In the book [Wild problems : a guide to the decisions that define us](https://www.worldcat.org/title/1321820629), Russ Roberts analyzes decision making on difficult life problems. These types of problems don't have straightforward or measurable goals, and there's no set procedure for success. Examples of these problems are choosing whether to marry, have kids, or switch jobs.
Russ Roberts is an economist, however, he starts the book
by showing how economic principles cannot be easily
applied to arrive at a decision for these problems.
Economic principles are grounded in the utilitarian approach to ethics. In it, a utility function is defined which measures how much benefits outweighs the costs within a certain situation.
In a mathematical formulation, we would define it like the following:
$$
u_\mathfrak{a}(s) \rightarrow \mathbb{R}
$$
If the utility is positive, then we say that there are more benefits than downsides. If negative, then vice versa. As differing agents have different preferences,
the utility function is dependent upon the agent $\mathfrak{a}$. The input of the function is some *state* $s$ which represents the environment that the agent is in. The output is a continuous real number.
A rational action in this context is the one that provides the highest utility in the next state.
$$
a_{rational} = argmax_a(u_\mathfrak{a}(P(s,a)))
$$
In the last equation $P(s, a)$ provides the state that the agent finds themselves in after performing the action $a$ in their current state $s$.

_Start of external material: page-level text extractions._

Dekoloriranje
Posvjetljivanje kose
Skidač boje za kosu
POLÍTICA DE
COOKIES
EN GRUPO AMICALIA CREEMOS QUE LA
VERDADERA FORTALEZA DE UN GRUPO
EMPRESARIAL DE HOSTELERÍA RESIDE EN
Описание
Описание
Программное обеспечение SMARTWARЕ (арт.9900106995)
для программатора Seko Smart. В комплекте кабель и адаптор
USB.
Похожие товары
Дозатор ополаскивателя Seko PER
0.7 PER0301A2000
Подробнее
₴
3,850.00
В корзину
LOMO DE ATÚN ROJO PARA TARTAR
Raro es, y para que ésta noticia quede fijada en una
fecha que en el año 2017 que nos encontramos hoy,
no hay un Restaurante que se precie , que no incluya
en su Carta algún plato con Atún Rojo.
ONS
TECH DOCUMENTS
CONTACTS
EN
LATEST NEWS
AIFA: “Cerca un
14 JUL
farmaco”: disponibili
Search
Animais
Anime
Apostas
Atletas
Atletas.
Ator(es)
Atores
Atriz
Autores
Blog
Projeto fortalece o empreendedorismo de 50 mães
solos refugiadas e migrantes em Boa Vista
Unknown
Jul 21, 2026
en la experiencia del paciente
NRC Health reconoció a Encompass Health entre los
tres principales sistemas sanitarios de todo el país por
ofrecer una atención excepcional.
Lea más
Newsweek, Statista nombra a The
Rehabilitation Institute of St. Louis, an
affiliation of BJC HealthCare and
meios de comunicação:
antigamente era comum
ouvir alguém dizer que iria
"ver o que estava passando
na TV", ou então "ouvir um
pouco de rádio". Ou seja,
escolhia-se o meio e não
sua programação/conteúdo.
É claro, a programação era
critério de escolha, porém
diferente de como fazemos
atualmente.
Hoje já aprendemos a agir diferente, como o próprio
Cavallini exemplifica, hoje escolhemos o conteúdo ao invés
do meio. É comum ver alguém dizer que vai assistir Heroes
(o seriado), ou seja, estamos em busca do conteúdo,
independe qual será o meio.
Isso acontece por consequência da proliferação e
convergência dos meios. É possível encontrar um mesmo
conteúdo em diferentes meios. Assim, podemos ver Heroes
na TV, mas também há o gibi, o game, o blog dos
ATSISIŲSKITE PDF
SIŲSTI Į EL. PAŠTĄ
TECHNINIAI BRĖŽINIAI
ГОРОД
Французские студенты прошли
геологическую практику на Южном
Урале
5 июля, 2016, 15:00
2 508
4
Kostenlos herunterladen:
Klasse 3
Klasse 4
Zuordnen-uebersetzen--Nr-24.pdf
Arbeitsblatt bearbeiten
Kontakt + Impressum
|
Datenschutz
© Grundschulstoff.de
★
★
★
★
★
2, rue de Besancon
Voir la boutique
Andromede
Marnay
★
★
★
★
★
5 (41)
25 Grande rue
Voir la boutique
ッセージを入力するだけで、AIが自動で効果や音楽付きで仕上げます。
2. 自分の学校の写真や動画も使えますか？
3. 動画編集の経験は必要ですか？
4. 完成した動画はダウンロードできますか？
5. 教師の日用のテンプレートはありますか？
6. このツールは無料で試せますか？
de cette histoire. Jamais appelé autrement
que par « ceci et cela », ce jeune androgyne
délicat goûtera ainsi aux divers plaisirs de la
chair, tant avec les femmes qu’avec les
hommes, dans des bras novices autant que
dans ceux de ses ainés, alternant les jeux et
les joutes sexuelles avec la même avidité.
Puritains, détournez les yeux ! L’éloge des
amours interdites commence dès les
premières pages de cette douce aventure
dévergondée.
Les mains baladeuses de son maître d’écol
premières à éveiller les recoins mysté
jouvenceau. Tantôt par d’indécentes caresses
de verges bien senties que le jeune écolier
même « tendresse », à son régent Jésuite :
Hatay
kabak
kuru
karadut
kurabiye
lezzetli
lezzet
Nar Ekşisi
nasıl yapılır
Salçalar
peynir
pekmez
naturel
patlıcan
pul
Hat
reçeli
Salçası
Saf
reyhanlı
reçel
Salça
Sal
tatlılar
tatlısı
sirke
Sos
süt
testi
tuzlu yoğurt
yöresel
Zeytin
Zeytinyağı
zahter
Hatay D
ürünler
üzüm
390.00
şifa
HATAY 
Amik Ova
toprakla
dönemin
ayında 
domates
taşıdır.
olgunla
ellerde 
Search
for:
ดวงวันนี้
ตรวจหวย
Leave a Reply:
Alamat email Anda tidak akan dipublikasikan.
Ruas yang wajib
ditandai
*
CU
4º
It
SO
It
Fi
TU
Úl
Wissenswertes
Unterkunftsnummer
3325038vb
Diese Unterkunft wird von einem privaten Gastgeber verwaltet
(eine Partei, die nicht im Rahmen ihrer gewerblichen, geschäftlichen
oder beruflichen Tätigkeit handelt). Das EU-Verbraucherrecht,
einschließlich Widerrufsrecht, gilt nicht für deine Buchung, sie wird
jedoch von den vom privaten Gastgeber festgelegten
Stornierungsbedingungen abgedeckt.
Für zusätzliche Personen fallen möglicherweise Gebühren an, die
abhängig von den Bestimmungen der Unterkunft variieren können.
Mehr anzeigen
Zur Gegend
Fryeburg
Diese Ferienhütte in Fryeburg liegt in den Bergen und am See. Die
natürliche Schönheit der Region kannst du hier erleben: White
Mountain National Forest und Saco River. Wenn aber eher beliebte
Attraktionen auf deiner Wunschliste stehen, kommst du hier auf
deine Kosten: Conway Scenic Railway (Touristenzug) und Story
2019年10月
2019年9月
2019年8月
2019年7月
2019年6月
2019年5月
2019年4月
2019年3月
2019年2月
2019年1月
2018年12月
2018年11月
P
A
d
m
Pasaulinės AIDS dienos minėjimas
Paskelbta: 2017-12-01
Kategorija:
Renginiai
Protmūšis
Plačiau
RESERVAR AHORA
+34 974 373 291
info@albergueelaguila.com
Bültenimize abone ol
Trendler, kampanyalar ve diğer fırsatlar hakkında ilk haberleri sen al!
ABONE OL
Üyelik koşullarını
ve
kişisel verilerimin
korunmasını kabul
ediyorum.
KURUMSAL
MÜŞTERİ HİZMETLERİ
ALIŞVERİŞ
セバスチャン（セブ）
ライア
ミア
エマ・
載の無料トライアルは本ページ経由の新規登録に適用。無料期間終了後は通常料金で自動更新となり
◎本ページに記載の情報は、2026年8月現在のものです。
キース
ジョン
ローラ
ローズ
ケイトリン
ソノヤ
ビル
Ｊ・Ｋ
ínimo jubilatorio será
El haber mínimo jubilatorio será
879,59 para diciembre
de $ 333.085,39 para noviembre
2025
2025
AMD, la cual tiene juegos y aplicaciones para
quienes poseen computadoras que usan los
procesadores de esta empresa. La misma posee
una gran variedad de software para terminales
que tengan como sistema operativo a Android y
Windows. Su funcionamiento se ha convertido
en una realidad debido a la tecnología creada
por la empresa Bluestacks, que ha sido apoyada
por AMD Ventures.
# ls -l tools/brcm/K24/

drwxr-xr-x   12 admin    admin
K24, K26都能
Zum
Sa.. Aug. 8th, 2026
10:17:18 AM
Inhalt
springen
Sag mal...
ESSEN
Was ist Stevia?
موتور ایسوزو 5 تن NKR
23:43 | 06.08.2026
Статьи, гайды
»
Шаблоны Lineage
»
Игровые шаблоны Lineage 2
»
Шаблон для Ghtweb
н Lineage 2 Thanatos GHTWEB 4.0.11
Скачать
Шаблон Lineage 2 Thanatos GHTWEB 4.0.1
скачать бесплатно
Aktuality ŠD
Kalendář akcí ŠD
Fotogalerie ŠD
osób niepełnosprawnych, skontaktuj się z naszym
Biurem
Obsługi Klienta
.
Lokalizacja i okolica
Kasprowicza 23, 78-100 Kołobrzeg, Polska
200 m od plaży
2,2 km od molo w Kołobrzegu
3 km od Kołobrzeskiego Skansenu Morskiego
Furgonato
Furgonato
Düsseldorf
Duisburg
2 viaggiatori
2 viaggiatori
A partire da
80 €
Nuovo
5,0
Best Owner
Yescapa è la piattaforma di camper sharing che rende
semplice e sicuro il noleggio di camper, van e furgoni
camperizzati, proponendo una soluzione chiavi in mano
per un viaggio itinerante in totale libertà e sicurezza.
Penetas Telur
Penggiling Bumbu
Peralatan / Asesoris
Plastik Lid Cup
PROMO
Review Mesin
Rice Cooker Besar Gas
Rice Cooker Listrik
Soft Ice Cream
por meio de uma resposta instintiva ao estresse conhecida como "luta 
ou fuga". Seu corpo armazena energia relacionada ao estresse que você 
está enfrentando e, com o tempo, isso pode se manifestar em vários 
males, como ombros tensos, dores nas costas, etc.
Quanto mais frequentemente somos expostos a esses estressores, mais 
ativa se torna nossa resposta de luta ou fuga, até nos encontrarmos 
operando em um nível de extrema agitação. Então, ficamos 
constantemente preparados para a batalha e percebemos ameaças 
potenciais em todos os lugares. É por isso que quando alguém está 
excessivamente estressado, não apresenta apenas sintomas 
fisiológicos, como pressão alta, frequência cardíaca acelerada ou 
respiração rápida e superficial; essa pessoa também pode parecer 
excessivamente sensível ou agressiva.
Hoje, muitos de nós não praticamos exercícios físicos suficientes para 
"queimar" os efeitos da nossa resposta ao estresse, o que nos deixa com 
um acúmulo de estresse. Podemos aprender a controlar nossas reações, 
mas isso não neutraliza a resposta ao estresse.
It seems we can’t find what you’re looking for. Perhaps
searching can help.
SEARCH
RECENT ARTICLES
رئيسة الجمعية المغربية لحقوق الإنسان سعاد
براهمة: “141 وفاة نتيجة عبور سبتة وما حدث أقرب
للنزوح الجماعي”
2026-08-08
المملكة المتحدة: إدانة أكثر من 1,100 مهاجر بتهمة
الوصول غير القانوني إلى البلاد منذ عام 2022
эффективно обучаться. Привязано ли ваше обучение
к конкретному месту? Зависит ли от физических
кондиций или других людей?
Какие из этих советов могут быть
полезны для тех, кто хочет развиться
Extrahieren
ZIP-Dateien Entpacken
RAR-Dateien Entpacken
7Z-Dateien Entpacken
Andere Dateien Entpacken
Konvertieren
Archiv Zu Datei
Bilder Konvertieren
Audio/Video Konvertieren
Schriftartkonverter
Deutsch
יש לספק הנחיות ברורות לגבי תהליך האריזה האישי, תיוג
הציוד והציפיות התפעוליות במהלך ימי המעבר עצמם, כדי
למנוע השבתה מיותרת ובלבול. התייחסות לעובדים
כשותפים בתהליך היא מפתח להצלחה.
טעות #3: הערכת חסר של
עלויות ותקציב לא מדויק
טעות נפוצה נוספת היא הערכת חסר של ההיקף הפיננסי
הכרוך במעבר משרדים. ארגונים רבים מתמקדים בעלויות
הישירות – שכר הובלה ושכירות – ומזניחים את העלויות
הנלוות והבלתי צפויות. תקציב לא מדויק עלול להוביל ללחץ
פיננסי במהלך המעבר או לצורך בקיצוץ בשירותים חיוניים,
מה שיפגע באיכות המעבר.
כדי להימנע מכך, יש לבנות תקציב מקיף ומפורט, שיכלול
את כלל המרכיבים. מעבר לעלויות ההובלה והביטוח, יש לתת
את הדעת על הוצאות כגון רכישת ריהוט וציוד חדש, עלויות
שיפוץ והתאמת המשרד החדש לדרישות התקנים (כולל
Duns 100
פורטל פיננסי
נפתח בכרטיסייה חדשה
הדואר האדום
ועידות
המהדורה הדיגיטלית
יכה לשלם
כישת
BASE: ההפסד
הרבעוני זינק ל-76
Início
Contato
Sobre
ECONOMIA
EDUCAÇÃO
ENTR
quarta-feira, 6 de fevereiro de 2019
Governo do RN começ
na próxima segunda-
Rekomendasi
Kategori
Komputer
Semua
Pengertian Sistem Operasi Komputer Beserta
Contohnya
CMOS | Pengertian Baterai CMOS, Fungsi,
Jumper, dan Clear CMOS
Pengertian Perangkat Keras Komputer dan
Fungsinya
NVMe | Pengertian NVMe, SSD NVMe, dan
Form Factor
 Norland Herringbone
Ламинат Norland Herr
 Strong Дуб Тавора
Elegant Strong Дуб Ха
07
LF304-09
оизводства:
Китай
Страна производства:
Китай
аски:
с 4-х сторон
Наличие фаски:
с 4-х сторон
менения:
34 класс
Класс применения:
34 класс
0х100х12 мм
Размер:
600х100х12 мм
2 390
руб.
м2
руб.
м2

In sequential decision making, a popular formalism is the Markov Decision Process. This defines a tuple $\langle S,A, P, R \rangle$ where:
- $S$ represents the set of states
- $A$ represents the set of actions
- $P$ represents the transition function between states via the actions
- $R$ represents the reward function based on a state and action
Initially, I'll talk about deterministic MDPs. This means that the state after performing a state and action pair is always the same.
One popular approach to solving these problems is through value iteration. This approach is characterized by the Bellman Equation:
$$
V(s) = max_a(R(s,a) + \gamma V(P(s,a)))
$$
This says that the value of the current state is the highest combination possible between the direct reward for some action $a$ and the discounted value of the next state.
Russ Roberts didn't mention MDPs in his book, but I think he had something similar in mind when he writes about the difficulty of computing utility given a wild problem. One example he uses, comes from L.A. Paul and her book [Transformative Experience](https://www.worldcat.org/title/872342141).
**The Vampire Problem**
> Before you become a vampire, you can't really imagine what it will be like. Your current experience doesn't include what it's like to subsist on blood and sleep in a coffin when the sun is shining. Sounds dreary? But most, maybe all, of the vampires you meet speak quite highly of the experience. Surveys of vampires reveal a high degree of happiness.
Let's look at it in terms of value iteration. The value of becoming a vampire is equal to the reward during the initial transformation plus the discounted value of living life after the transformation.
When an agent performs the action $a_{transform}$ does it know that it performed that specific action? One way of looking at this is to see if the agent is able to tell apart any two arbitrary actions, say $a_{transform}$ and $a_{morph}$. I don't believe this problem is well studied in literature. Do let me know if you know of any literature covering an agent confusing actions.
Two reasons immediately come to mind for why partial observability exists.
- Compromised Perception: A state in which the agent's perception only captures a subset of the total information. For example, heavy fog covers the roadway
limiting visibility of other traffic.
- Group Decision Making: Agents often don't have insight to other's thought processes or perceptions.